Da una raffinata e paziente analisi delle foto del volto sindonico con potenti e avanzatissime apparecchiature computerizzate, è apparso che ai lati e sotto al viso, una mano 'romana' - forse la stessa che aveva scritto il 'Titulus' della condanna inchiodato sopra la croce - scrisse il nome di quel morto che Pilato aveva a malincuore concesso di seppellire onoratamente, per certificare l'identità di quel cadavere in qualsiasi evenienza futura. Tra le parole, scolorite, dilavate dai secoli, che emergono, vi è, infatti, il nome: 'Jeshu'...
Accettato che quel telo abbia la quantità di anni che la tradizione e la scienza gli attribuiscono, chi ci assicura che l'impronta sia proprio di Gesù crocifisso e non di qualsiasi altro disgraziato sottoposto a crudeli torture?
La Sindone di Torino è l'impronta spontanea e naturale di un cadavere e il decalco sanguinoso di tutte le sue ferite. Nessuna mano umana è intervenuta per formare, influenzare o correggere quanto su di essa si vede.

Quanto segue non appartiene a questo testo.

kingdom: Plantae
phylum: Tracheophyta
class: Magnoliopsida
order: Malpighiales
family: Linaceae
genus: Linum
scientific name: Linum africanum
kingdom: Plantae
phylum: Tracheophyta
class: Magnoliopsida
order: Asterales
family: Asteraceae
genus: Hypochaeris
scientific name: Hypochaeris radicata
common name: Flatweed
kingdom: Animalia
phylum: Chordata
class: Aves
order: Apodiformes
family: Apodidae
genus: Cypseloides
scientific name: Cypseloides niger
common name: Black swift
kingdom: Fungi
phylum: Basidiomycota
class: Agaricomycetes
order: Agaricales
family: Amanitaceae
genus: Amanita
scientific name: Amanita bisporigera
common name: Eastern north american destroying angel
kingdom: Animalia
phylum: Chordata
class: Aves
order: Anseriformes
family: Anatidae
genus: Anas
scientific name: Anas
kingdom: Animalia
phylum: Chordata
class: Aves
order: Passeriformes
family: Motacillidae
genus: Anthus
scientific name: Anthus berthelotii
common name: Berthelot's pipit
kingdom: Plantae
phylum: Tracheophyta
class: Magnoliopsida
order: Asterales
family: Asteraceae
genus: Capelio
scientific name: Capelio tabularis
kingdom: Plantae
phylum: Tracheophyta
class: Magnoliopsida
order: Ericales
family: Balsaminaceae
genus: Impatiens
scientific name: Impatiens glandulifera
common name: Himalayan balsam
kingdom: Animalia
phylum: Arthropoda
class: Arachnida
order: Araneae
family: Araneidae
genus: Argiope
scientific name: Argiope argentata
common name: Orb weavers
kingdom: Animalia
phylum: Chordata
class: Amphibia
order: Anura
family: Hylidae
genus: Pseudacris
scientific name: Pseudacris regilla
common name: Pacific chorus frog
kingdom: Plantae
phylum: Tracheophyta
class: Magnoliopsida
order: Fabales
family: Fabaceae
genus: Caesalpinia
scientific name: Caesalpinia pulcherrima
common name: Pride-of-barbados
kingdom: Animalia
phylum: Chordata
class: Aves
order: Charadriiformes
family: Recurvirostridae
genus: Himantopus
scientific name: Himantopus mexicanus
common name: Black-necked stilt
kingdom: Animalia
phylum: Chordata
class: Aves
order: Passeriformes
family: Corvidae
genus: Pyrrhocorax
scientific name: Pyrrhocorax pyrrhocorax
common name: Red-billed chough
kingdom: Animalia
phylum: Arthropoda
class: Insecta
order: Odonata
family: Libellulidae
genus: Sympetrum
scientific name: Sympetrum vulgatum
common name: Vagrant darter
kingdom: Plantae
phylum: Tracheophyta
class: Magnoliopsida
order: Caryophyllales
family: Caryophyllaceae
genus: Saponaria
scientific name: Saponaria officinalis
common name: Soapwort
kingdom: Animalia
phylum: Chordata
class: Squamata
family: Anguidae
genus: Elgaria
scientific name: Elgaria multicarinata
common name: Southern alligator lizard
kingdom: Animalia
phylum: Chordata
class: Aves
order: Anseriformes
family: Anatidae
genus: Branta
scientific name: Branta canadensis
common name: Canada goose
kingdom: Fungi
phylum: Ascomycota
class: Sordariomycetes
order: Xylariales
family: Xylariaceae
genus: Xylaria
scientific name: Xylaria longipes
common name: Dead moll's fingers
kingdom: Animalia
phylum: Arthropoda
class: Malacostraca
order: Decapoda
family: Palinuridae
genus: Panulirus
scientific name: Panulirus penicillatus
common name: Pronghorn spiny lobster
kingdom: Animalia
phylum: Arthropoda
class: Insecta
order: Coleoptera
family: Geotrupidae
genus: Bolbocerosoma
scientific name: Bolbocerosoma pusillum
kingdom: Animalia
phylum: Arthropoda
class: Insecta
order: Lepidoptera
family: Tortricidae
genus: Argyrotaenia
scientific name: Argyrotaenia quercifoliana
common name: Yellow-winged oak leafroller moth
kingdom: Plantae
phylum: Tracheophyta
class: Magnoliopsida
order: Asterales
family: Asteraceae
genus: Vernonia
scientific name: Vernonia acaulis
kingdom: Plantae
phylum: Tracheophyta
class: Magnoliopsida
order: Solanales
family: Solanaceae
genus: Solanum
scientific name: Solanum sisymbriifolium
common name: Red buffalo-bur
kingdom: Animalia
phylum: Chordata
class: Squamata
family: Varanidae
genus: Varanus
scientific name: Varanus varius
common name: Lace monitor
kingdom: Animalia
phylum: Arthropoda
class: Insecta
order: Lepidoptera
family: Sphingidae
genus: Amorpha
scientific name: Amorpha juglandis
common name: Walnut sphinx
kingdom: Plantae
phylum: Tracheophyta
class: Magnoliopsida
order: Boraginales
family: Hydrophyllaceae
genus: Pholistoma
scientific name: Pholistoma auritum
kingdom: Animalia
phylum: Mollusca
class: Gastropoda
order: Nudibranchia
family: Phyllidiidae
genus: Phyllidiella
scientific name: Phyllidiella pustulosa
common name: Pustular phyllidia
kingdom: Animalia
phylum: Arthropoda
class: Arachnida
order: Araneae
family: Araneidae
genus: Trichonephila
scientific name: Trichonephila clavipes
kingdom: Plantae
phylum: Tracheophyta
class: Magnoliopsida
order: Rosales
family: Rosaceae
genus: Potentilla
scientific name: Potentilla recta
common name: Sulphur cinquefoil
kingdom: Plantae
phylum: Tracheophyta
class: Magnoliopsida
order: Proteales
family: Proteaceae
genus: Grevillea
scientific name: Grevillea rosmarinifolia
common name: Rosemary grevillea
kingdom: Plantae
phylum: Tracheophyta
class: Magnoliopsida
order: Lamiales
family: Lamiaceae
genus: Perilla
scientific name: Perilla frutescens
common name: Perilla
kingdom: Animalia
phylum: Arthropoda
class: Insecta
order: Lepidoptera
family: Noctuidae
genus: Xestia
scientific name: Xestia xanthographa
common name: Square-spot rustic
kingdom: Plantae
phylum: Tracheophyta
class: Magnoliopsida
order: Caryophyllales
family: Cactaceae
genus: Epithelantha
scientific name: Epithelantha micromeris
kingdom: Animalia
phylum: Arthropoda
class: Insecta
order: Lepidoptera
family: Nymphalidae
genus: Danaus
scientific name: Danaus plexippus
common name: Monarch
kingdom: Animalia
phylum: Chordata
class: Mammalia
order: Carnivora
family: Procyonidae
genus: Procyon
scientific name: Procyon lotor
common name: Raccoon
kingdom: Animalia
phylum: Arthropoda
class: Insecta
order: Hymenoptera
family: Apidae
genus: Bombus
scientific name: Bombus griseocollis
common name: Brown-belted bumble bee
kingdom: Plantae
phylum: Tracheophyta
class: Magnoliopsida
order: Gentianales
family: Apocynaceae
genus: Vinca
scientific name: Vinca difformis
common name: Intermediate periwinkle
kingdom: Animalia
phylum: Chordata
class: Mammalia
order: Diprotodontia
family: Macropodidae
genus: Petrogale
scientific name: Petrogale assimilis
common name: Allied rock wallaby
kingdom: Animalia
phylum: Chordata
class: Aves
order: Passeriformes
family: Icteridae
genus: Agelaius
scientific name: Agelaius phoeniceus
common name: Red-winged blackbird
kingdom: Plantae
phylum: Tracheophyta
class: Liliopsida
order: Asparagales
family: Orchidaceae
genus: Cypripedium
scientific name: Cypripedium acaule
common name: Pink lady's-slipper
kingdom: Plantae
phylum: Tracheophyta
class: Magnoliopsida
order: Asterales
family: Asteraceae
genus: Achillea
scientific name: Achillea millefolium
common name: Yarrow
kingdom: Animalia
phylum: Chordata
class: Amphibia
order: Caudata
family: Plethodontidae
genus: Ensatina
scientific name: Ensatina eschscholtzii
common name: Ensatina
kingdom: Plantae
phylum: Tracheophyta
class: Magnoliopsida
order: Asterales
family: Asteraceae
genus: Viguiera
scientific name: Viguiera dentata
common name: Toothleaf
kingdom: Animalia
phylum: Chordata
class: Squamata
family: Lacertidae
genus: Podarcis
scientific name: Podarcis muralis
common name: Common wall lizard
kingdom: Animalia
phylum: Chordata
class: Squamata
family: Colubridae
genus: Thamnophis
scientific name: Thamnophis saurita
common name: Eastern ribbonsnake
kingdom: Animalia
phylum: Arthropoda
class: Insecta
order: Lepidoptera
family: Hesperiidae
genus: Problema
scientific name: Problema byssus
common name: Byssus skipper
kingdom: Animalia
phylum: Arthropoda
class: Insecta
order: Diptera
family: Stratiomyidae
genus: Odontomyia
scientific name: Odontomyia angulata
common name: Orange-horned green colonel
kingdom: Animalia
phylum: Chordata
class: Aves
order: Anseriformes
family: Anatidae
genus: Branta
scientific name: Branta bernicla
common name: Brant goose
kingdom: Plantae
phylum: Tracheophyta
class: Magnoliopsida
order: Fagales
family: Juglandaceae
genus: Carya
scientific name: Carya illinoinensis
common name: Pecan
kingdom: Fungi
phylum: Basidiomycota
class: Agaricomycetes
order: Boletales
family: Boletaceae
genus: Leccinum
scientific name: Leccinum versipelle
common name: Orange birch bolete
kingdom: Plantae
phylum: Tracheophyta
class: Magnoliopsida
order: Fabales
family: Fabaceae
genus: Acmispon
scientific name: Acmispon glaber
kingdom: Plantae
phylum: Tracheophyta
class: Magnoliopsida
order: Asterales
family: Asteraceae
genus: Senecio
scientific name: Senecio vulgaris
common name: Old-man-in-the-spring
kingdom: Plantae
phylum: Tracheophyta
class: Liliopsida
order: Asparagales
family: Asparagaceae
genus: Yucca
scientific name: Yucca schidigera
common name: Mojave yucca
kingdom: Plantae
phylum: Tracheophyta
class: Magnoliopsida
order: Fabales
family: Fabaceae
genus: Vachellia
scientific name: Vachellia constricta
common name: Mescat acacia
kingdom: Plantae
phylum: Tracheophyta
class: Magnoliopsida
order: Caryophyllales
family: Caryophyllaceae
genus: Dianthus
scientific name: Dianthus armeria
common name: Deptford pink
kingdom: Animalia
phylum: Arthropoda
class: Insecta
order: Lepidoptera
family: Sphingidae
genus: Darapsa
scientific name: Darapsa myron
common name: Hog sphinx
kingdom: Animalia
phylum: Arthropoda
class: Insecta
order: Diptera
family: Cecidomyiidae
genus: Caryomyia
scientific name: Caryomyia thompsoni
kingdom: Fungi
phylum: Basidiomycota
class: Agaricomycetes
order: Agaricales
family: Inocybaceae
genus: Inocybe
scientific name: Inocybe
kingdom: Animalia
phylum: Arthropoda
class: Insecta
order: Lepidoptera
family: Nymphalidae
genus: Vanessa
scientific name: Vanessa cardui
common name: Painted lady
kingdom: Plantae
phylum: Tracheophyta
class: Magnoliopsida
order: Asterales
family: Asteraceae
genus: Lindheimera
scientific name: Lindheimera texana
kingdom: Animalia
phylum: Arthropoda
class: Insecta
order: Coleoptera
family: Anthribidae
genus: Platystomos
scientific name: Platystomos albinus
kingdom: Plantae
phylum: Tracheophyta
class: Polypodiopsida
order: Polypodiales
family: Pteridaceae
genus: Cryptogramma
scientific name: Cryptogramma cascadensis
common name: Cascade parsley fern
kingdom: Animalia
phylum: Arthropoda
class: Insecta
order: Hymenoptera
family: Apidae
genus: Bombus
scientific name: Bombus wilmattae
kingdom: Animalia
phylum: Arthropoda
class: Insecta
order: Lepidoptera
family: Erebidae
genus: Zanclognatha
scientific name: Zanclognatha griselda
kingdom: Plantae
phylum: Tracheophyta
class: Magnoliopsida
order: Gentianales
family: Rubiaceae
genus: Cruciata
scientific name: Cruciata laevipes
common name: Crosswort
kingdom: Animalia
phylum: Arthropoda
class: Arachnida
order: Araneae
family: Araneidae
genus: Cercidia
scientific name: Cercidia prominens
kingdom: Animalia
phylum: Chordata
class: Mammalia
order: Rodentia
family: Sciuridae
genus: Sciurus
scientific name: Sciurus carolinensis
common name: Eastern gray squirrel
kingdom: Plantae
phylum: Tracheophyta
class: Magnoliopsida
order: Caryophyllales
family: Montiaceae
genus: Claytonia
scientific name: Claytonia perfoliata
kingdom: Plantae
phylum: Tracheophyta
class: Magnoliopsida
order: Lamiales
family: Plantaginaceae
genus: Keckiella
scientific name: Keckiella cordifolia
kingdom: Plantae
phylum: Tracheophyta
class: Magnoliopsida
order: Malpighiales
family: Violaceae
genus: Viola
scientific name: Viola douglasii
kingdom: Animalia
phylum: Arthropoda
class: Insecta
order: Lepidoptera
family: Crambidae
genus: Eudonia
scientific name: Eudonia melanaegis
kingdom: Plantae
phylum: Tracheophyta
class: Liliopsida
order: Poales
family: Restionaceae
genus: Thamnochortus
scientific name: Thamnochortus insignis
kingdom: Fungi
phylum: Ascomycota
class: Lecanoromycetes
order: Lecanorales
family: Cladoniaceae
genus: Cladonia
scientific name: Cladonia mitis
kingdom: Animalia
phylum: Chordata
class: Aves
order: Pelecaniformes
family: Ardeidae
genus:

E se prendiamo in mano i Vangeli - principalmente le pagine strazianti di quello scritto da Giovanni - e seguiamo passo passo tutto ciò che la medicina legale, e la microfotografia, e le foto a luce di Wood hanno scoperto sulla Sindone - dalla schiena devastata con il 'flagrum' romano, alla fronte coronata con un serto spinoso, al terriccio impastato nel sangue del tallone, del ginocchio, del naso, al buco quadrato e netto dell'inchiodatura che emerge dal sangue del polso e del piede, all'inutile colpo di lancia - vediamo una corrispondenza agghiacciante, e insieme mirabile. Corrispondenze tali che, in un processo, costituirebbero una prova travolgente.
Tutto questo la cristianità d'Oriente l'aveva non 'scoperto' ma 'saputo' fin dal primo giorno; e per questo motivo aveva conservato la Sindone con tanto devoto amore. Purtroppo gli amari contrasti ideologici e gli scontri politico-militari che separarono l'Occidente e l'Oriente cristiani durante tutto il Medioevo, hanno impedito che questa sicura conoscenza dell'oggetto Sindone si trasmettesse fino a noi. E così noi, ignorando molto del nostro passato, ci domandiamo: 'Ma sarà proprio la Sindone del Golgotha? Sarà proprio lui?'.
Aggiungo un piccolo dettaglio. Giorni addietro, parlando a un convegno di metropoliti e religiosi di varie chiese orientali, tra cui quella serba, montenegrina, bulgara, ho udito rispondere: 'Nessuno, fra i cristiani d'Oriente, ha mai dimenticato in due millenni che la Sindone, venerata a Gerusalemme, a Edessa, a Costantinopoli, a Lirey, a Torino era quella che avvolse e coprì il corpo di Cristo'.
In questo senso la Sindone di Torino, oltre le antiche divisioni, diviene - all'alba del terzo millennio - un mirabile punto d'incontro in cui riecheggiano preghiere antiche e pensieri nuovi. A Costantinopoli, intorno all'anno mille, il patriarca e innografo Germano compose il 'Canone' per la 'Festa della Santa Sindone'. Dice: 'O Salvatore, nel momento della tua passione la bellezza del tuo aspetto era scomparsa. Ma in verità anche allora tu illuminavi l'universo; attraverso gli strazi, s'intravedeva la tua figura. E tu ci hai regalato, come un tesoro, la sua forma, impressa sul telo...'.